Onta Nabi Shaleh

"Onta betina Allah ini menjadi tanda bagimu, maka biarkanlah dia makan di bumi Allah, dan janganlah kamu mengganggunya dengan gangguan apapun, kamu akan ditimpa siksaan yang pedih"
(Surat Al-A'raf:73)

Aku semata-mata adalah kebaikan yang tidak mengenal kejahatan, lebih suci dari semua yang suci. Itulah aku...
Aku tak pernah menyakiti siapapun sebelum dan setelah aku dilahirkan. Tapi meskipun demikian aku telah disembelih tanpa satupun dosa yang kuperbuat. Meskipun Allah telah mengancam orang yang melakukan itu... Meskipun semua itu aku telah dibantai...
Membantaiku sama artinya dengan membantai kesucian di permukaan bumi, dan boleh jadi tragedi pembantaianku adalah awal munculnya undang-undang yang memaksa kebaikan untuk mempersembahkan darahnya pada drama pembantaian kehidupan. Ya... hidupku memang menakjubkan.

Aku dilahirkan di pangkuan sebuah gunung yang tinggi dengan satu kalimat dari Allah. Aku adalah bagian dari batu-batu gunung yang besar. Aku tak mengenal diriku selain sebagai sebuah bongkahan batu. Kemudian batu yang keras itu berubah menjadi daging yang lembut, darah mengalir dalam urat dan membentuk susu. Dadaku penuh dengan air susu. Setelah aku melahirkan, aku beri anakku minum dengan susu yang telah diberkahi Allah. Aku telah memberi minum beribu-ribu orang-orang kelaparan dan kehausan dari air susuku.

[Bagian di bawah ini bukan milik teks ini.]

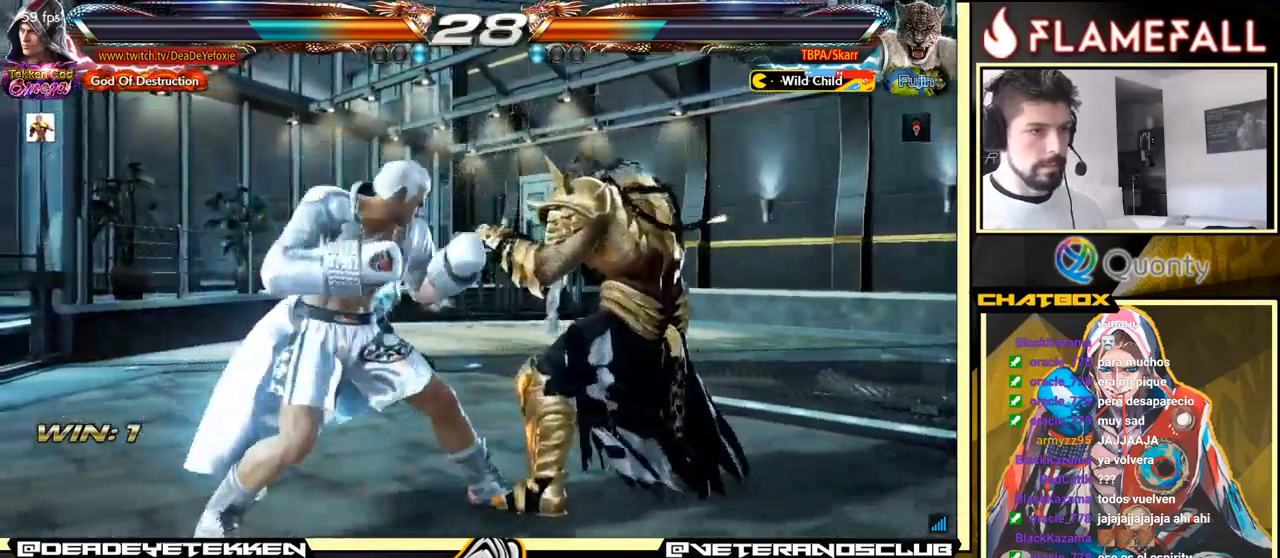
{"buttons": ["A"], "left_stick": "right", "events": [[16, "Y", "up"], [83, "left_stick", "right"], [100, "X", "up"], [233, "A", "down"]]}
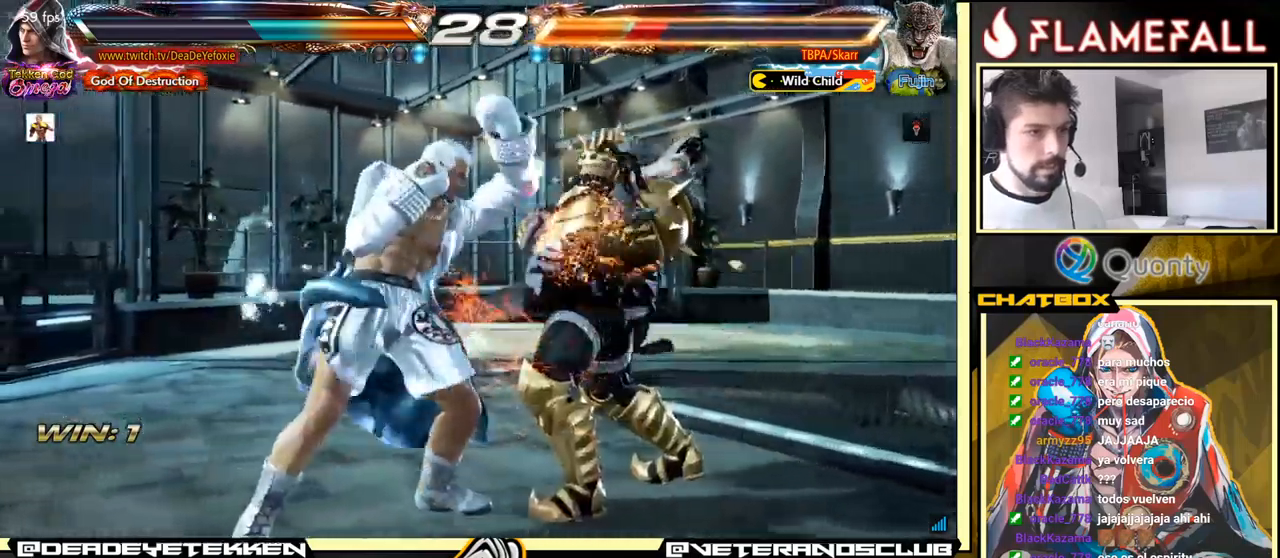
{"buttons": ["A"], "left_stick": "right", "events": [[100, "Y", "down"], [383, "Y", "up"]]}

Sehari mereka kuberi minum dan di hari berikutnya aku memberi minum anakku yang masih kecil.

Aku tak mengenal orang-orang yang telah kuberi minum dari air susuku... aku tak mengenal mereka dan nama-nama mereka. Aku memberi mereka minum secara cuma-cuma tanpa bayar, selain mereka harus bersyukur pada Allah ketika dahaga mereka hilang.
Tapi meski begitu tetap saja aku dibunuh. Hari itu sebilah pisau mendarat di leherku. Aku sekarang sudah mati. Aku sudah mati beberapa detik yang lalu. Ketika sadar aku telah mati aku mencari tinta untuk menulis tapi aku tidak menemukan selain seutas benang yang basah oleh darahku. Dengan itulah aku tulis kisah ini, maka seandainya kisah ini tidak sempurna, itu bukan karena aku tak mau menyempurnakannya...

Aku mati dan sebuah senyuman masih mengambang di wajahku. Apakah seekor onta dapat tersenyum? Ya, bila ia benar-benar seekor onta, bila ia adalah penjelmaan seekor hewan dan simbol sebuah ayat. Ketika anda menjadi sesuatu dan di saat yang sama simbol bagi sesuatu yang lain maka anda tak akan pernah mati... atau anda akan mati tapi sebuah senyuman tetap mengambang di wajah anda, orang mengira bahwa anda sedang tidur, dan anda akan bangun lagi...Ya, alangkah besarnya malapetaka yang timbul dari perasaan manusia bahwa mereka akan mati dan tidak akan dibangkitkan untuk selama-lamanya.

Itulah malapetaka orang yang telah membunuhku. "Onta shaleh", itulah namaku dalam sejarah manusia dan "onta Allah" inilah namaku dalam kitab-Nya. "Wahai kaumku, onta Allah ini menjadi tanda bagimu..."

Allah telah menisbahkanku pada-Nya sebagai sebuah kemuliaan bagiku. Aku adalah 'onta' dan bukan hanya onta (biasa). Aku adalah penjelmaan untuk onta, sementara pada hakikatnya aku adalah satu ayat diantara ayat-ayat Allah, dan semua yang ada di alam ini adalah penjelmaan dari ayat. Dari mana aku mesti mulai...
Kelahiranku menjadi sebuah kejutan bagiku sebelum menjadi kejutan bagi kaum Shaleh. Aku terkejut tiba-tiba aku lahir. Kejutan hidup setelah sebelumnya tiada ini membawaku pada perasaan yang baru. Sejujurnya, perasaanku sangat asing. Aku menyadari sedang memakai kulit onta meskipun aku sesungguhnya bukanlah onta. Aku tahu, aku adalah simbol kesucian di dunia yang membenci kesucian.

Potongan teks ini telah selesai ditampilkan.